Gather up every line from the entries below that uses the word "round".

═════ Data for review

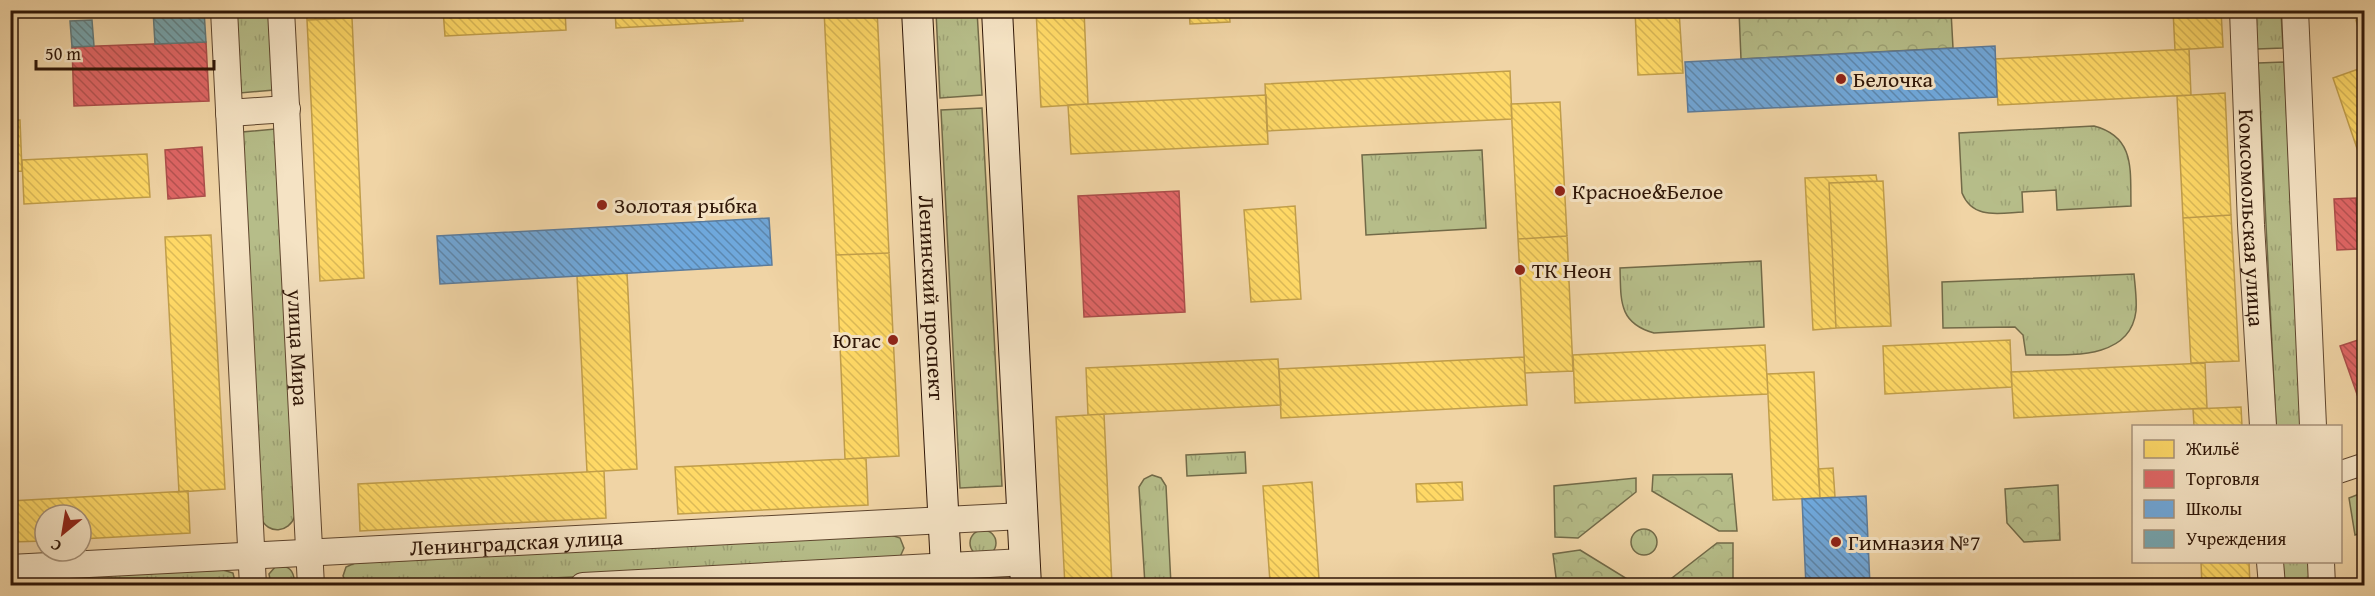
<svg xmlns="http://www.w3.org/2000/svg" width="2375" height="596" font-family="'Gentium Book Plus',serif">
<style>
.grass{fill:url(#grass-tufts);stroke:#726a48;stroke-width:1.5}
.park{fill:url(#park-crowns);stroke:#726a48;stroke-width:1.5}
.homes{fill:url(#homes-back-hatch);stroke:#c19e4a;stroke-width:1.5}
.shops{fill:url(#shops-back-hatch);stroke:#ab4e4a;stroke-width:1.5}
.schools{fill:url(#schools-back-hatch);stroke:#5c7c9c;stroke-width:1.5}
.public{fill:url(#public-back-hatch);stroke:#617a7d;stroke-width:1.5}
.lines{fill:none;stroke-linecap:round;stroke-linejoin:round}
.minor-casing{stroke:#5f462e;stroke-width:23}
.tertiary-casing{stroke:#5f462e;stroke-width:28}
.secondary-casing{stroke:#2f1607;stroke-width:32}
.minor{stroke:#f5e3c4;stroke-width:21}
.tertiary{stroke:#f5e3c4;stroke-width:26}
.secondary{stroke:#f5e3c4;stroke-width:30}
.poi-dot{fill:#8f2418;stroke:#f5e3c4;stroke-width:2}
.labels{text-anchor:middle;stroke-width:6;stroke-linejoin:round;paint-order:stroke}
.poi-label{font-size:22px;fill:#2f1607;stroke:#f5e3c4;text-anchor:start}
.street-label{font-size:22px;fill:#2f1607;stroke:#f5e3c4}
</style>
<defs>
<pattern id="grass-tufts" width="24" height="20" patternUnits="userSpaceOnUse" patternTransform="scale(1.5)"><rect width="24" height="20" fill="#b6bd89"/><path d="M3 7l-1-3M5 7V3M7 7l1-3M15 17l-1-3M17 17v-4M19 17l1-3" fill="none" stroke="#9da275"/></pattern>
<pattern id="park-crowns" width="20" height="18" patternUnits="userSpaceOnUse" patternTransform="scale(1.5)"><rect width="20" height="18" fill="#b6bd89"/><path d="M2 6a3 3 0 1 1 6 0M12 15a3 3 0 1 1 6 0" fill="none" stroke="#9da275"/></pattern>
<pattern id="homes-back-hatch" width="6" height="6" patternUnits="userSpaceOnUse" patternTransform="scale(1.5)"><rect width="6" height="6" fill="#ffd966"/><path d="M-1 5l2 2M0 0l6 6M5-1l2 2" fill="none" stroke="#dbba57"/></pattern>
<pattern id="shops-back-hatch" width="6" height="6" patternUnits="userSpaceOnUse" patternTransform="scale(1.5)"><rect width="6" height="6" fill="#e06666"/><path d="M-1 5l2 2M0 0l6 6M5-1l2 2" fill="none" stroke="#b65352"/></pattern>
<pattern id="schools-back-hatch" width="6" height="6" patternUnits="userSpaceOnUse" patternTransform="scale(1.5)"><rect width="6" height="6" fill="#6fa8dc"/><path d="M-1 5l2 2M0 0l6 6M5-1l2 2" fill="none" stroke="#5c88b0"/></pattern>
<pattern id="public-back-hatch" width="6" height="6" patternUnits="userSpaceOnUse" patternTransform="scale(1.5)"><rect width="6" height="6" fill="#76a5af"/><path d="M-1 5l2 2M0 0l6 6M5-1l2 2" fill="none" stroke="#61858c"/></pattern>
</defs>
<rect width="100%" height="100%" fill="#f0d4a5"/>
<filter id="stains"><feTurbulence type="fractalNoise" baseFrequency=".00333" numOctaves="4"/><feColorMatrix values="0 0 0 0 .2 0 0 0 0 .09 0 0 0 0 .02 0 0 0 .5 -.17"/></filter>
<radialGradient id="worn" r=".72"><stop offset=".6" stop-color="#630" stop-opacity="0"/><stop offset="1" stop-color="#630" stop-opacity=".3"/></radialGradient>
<path class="grass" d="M236,11H270L274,90L240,93Z
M936,11H977L982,95L940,98Z
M2255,11H2281L2283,48L2257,49Z
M2284,62L2302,426H2276L2258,63Z
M982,108L1002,486L960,488L941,110Z
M2094,126C2136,137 2130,171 2131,206L2057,210L2056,190L2022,192L2023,212C1999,213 1973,220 1962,193L1959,133Z
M275,129L295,516C289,533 268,535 261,518L242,132Z
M1482,150L1486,228L1366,235L1362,155Z
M1761,261L1764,327L1654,333C1618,323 1621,300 1620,268Z
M2134,274C2135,286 2137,299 2136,311C2130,363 2062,354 2026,355L2023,335L2015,327L1943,328L1942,282Z
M1245,452L1246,473L1187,476L1186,455Z
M1152,475L1161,478L1166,486L1171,585H1145L1139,487L1144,479Z
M2364,492V532L2355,535L2349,498Z
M1631 542a13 13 0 1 1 26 0a13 13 0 1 1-26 0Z
M970 543a13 13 0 1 1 26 0a13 13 0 1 1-26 0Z
M891,535L900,538L904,548L900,557L890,561L414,585H348L343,576L346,567L355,563Z
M2283,562H2309L2310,585H2284Z
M276,566C286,566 292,567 294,578L292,586L271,585L269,574Z
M223,570L233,573L236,586H11V580Z"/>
<path class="park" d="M1739,11H1951L1953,48L1741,59Z
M1732,474L1737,531H1719L1652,491L1653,475Z
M1636,478V492L1578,538L1555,537L1554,486Z
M2058,485L2060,540L2024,542L2007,523L2005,489Z
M1717,543H1733V585H1663Z
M1580,550L1637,585H1557L1553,554Z"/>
<path class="homes" d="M306,10H351L352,18L307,20Z
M443,10H565L566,30L445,36Z
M615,10H742L743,21L616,28Z
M824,10H877L889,253L836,255Z
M1036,10H1084L1088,104L1041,107Z
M1189,10H1229L1230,22L1190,24Z
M1635,10H1679L1683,73L1638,75Z
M2173,10H2221L2223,47L2175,50Z
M352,18L364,278L320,281L307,20Z
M2364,18V51L2356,20Z
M2189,49L2191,95L1998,105L1995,59Z
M2364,67V169L2333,78Z
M1510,71L1512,119L1267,131L1265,84Z
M2225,93L2231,215L2183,218L2177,96Z
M1266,95L1268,144L1071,154L1068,105Z
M1560,102L1567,236L1518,239L1511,104Z
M10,120H20L22,171L10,172Z
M147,154L150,197L24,204L22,160Z
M1876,175L1877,181L1829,183L1836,328L1813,330L1805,178Z
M1883,181L1891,326L1836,328L1829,183Z
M1295,206L1301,299L1251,302L1244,210Z
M2231,215L2239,361L2191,363L2183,218Z
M211,235L225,489L179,492L165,237Z
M1567,236L1573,371L1525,373L1518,239Z
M889,253L899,456L845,459L836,255Z
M627,273L637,469L587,472L577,276Z
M2010,340L2012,387L1885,394L1883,346Z
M1765,345L1768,394L1575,403L1573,355Z
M1524,357L1527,405L1281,418L1279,369Z
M1278,359L1281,405L1088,415L1086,368Z
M2205,363L2207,408L2014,418L2011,372Z
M1814,372L1820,498L1773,500L1767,374Z
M2241,407L2242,426H2194L2193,409Z
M1104,414L1112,586H1065L1056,417Z
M866,458L868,505L678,514L675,467Z
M1833,468L1835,497L1820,498L1818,469Z
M604,471L606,518L360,531L358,484Z
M1312,482L1319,579L1270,582L1263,486Z
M1462,482L1463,500L1417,502L1416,484Z
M188,491L190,533L81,539V515H45V541L10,542V501Z
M2201,562H2249L2250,586H2202Z"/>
<path class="shops" d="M206,42L209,101L74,106L72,47Z
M202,147L205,196L168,199L165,150Z
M1179,191L1185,312L1084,317L1078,196Z
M2356,198L2358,249L2337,250L2334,199Z
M2364,338V395L2358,397L2340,346Z"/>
<path class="schools" d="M1995,46L1997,97L1688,112L1685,62Z
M769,218L772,265L440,284L437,236Z
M1866,496L1870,586H1806L1802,499Z"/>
<path class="public" d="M153,10H204L206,42L155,44Z
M92,20L94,46L72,47L70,21Z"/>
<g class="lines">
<defs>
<path id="minor" d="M2340,472L2364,464"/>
<g id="tertiary">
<path d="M224,10L253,586"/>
<path id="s1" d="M281,10L311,586"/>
<path id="s2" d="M2243,10L2251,225L2263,426"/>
<path d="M2295,10L2313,426"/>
<path d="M229,113L287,109"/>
<path d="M2270,562L2272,586"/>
<path d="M2321,562L2322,586"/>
<path id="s3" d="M10,568L1023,516"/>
<path d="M583,586L1025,562"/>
</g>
<g id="secondary">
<path id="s4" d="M917,10L947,586"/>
<path d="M997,10L1026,586"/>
</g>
</defs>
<use href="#minor" class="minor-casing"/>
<use href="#tertiary" class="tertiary-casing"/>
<use href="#secondary" class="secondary-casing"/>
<use href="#minor" class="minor"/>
<use href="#tertiary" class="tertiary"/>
<use href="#secondary" class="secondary"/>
</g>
<g class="poi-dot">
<circle cx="1841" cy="79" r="6"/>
<circle cx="1560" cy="191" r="6"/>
<circle cx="602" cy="205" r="6"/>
<circle cx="1520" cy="270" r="6"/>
<circle cx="893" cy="340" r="6"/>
<circle cx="1836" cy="542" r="6"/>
</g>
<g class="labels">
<g class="poi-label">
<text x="1853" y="87">Белочка</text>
<text x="1572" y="199">Красное&amp;Белое</text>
<text x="614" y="213">Золотая рыбка</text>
<text x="1532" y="278">ТК Неон</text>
<text x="881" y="348" text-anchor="end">Югас</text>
<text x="1848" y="550">Гимназия №7</text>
</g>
<g class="street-label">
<text dy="8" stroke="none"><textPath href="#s2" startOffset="208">Комсомольская улица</textPath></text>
<text dy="8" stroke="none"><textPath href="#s4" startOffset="288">Ленинский проспект</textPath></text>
<text dy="8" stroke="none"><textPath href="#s1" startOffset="338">улица Мира</textPath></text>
<text dy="8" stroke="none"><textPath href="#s3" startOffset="507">Ленинградская улица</textPath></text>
</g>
</g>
<rect width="2375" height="596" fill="none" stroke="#f0d4a5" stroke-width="36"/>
<rect x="12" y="12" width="2351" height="572" fill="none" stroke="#2f1607" stroke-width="3"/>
<rect x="18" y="18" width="2339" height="560" fill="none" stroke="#2f1607" stroke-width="1.5"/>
<rect x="2132" y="425" width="210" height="138" fill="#f5e3c4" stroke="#a69178" stroke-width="1.5"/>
<rect x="2144" y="440" width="30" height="18" fill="#ffd966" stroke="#a69178" stroke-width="1.5"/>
<text x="2186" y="455" font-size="18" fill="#2f1607">Жильё</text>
<rect x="2144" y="470" width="30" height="18" fill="#e06666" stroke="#a69178" stroke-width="1.5"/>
<text x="2186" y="485" font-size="18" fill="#2f1607">Торговля</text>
<rect x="2144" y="500" width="30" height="18" fill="#6fa8dc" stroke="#a69178" stroke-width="1.5"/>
<text x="2186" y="515" font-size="18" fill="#2f1607">Школы</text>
<rect x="2144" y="530" width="30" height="18" fill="#76a5af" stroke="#a69178" stroke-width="1.5"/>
<text x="2186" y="545" font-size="18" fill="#2f1607">Учреждения</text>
<g transform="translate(63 533) rotate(210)"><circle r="28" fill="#f5e3c4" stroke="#a69178" stroke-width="1.5"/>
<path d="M0-4.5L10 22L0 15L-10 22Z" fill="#8f2418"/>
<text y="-9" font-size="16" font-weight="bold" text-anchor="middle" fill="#2f1607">С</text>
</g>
<path d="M36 60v9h178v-9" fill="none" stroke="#2f1607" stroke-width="3"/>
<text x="45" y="60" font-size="18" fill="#2f1607" stroke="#f5e3c4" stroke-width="4.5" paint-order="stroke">50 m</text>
<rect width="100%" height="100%" filter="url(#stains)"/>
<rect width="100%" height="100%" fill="url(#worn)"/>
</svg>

══════════

▶ [Problem solution]
.lines{fill:none;stroke-linecap:round;stroke-linejoin:round}
.labels{text-anchor:middle;stroke-width:6;stroke-linejoin:round;paint-order:stroke}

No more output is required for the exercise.